Alors que les représentants de plusieurs pays de l'Unasur (Union des nations sud-américaines) se sont réunis, jeudi 4 juillet, à Cochabamba, en Bolivie, pour « revoir le rapport avec les pays européens », la colère grandit dans la région contre la décision jugée surréaliste d'interdire le survol par l'avion du président Evo Morales de la France, de l'Italie et du Portugal. Le prétexte : Evo Morales, qui était en Russie, aurait amené à bord l'informaticien Edward Snowden, toujours à l’aéroport de Moscou. Cette rumeur, finalement fausse, a pourtant créé un sérieux imbroglio diplomatique.
« Des excuses ? France, Italie et Portugal, allez vous faire f... », s'emporte un internaute brésilien sur Facebook, ce qui montre bien le sentiment général des Latino-américains face à cette incroyable affaire. Le sujet est devenu viral ces derniers jours sur les réseaux sociaux, et pour une bonne partie des internautes, montre le « mépris des nations développées » ou encore « une démonstration de racisme et de violence, montrant que l'Europe se sent supérieure au reste du monde, comme cela a été le cas tout au long de l'Histoire. »
Un « grave outrage » au droit et aux pratiques internationales
Les chefs d'Etat de la région ont soutenu Morales, y compris la présidente brésilienne, Dilma Rousseff, alors que le Brésil est connu, diplomatiquement parlant, pour plutôt avoir tendance à vouloir apaiser les esprits.

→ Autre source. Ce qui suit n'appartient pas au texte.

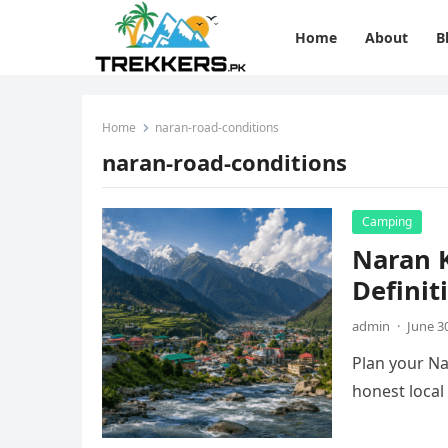
Home
About
B
Home
naran-road-conditions
naran-road-conditions
Camping
Naran K
Definit
admin
·
June 3
Plan your Na
honest local 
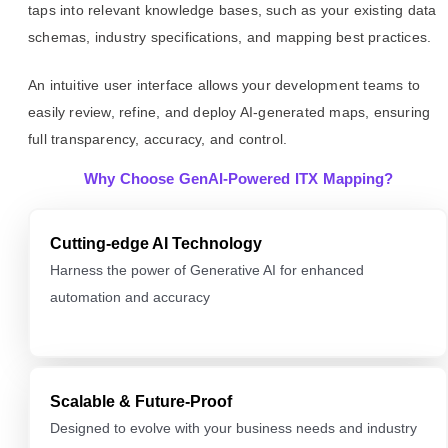
taps into relevant knowledge bases, such as your existing data
schemas, industry specifications, and mapping best practices.
An intuitive user interface allows your development teams to
easily review, refine, and deploy AI-generated maps, ensuring
full transparency, accuracy, and control.
Why Choose GenAI-Powered ITX Mapping?
Cutting-edge AI Technology
Harness the power of Generative AI for enhanced
automation and accuracy
Scalable & Future-Proof
Designed to evolve with your business needs and industry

Dans un communiqué diffusé en anglais, portugais et espagnol sur le blog officiel de la présidence et sur Twitter, le gouvernement brésilien « exprime son indignation et condamne la situation embarrassante à laquelle le président Evo Morales a été exposé ». Le texte souligne aussi que la décision d'interdire le survol de l'avion du chef d’État bolivien représente un « grave outrage » au droit et aux pratiques internationales.
« Le vol d'Evo et la stupidité européenne »

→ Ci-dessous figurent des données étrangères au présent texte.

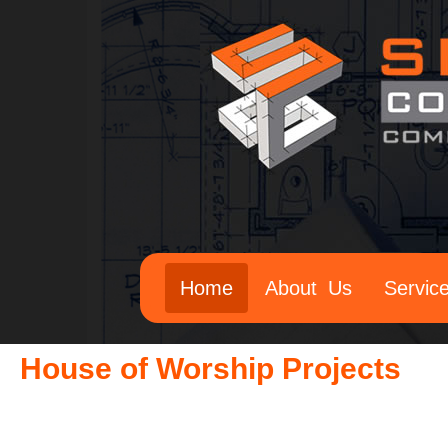
Home
About Us
Servic
House of Worship Projects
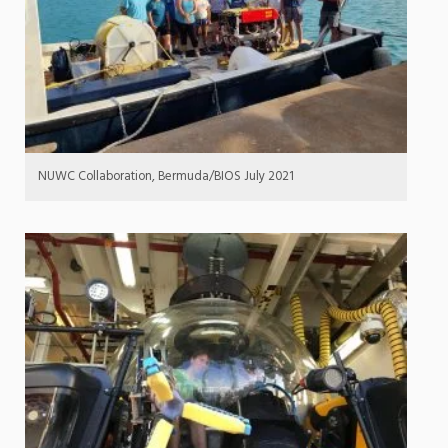
NUWC Collaboration, Bermuda/BIOS July 2021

L'attitude des autorités françaises a aussi été critiquée par la presse brésilienne. Dans une tribune publiée dans le quotidien Folha de S. Paulo, intitulée « Le vol d'Evo et la stupidité européenne », le journaliste Clovis Rossi explique que, sous la pression des États-Unis, la France, l'Italie et le Portugal ont fabriqué une crise « idiote », qui risque d'avoir des conséquences, par exemple, dans les négociations au sein de l'OMC pour la création d'une zone de libre échange entre l'Union européenne et le Mercosur.
« Cela ne sert à rien maintenant que le ministre des Affaires étrangères Laurent Fabius appelle son homologue bolivien David Choquehuanca pour s'en excuser et insinuer que le président François Hollande n'était pas au courant de cette décision de fermer l'espace aérien français à Morales », écrit-il. Quoi qu'il en soit, la polémique est loin d'être terminée.